START Data supplied

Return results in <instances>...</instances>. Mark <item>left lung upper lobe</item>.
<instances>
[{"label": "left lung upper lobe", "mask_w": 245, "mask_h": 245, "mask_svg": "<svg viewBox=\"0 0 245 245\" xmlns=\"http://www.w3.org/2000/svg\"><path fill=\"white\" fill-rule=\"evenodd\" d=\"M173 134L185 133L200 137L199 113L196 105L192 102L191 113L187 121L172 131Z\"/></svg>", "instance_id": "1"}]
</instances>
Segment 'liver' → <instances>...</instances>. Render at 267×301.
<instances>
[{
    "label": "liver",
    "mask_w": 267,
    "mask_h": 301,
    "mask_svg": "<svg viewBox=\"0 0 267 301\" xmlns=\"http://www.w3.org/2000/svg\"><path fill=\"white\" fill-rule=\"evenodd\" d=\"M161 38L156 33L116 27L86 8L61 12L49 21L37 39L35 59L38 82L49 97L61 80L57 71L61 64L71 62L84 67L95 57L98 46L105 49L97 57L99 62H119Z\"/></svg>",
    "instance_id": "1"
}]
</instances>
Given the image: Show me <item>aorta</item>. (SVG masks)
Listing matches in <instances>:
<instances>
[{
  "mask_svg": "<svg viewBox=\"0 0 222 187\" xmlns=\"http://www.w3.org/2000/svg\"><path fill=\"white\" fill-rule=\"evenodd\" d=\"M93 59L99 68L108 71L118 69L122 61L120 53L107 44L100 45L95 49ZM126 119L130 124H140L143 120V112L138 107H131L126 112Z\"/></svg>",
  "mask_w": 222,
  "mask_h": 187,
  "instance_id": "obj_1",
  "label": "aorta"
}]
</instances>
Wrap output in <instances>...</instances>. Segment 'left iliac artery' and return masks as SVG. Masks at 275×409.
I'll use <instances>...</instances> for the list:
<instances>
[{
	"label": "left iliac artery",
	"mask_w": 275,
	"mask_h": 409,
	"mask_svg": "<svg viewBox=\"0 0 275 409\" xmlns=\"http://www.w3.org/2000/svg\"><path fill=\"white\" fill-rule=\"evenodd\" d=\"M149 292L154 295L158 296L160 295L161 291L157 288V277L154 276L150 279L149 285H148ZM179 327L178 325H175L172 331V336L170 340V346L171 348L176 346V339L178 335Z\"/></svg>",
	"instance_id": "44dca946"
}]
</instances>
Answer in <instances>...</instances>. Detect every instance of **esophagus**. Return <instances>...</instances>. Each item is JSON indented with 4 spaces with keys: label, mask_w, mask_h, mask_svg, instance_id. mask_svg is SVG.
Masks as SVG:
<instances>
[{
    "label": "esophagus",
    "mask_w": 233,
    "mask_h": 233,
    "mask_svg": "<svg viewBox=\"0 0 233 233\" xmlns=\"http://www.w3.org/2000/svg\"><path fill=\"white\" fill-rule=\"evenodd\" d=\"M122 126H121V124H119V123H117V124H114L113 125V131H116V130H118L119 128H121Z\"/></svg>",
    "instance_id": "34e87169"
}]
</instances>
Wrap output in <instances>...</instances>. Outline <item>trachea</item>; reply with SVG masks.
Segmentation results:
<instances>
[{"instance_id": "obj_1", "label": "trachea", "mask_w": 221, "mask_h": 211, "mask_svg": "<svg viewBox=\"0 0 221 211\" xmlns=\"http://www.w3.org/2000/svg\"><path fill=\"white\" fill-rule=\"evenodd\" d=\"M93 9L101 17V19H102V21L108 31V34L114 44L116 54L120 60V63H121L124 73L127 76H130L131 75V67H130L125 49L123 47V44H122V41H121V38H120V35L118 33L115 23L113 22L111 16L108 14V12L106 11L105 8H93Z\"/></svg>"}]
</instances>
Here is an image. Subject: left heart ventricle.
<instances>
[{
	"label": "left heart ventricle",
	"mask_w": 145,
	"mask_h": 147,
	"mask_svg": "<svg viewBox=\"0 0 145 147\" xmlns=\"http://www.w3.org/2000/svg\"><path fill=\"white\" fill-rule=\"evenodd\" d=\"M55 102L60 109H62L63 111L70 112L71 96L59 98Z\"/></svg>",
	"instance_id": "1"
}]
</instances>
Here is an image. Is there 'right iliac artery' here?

END Data supplied

Keep only the lines of the listing above that contain the string "output", copying each one in full.

_Solution to the exercise_.
Wrap output in <instances>...</instances>. Segment 'left iliac artery' and return masks as SVG. Masks at 275×409.
Wrap output in <instances>...</instances>. Outline <item>trachea</item>; reply with SVG masks.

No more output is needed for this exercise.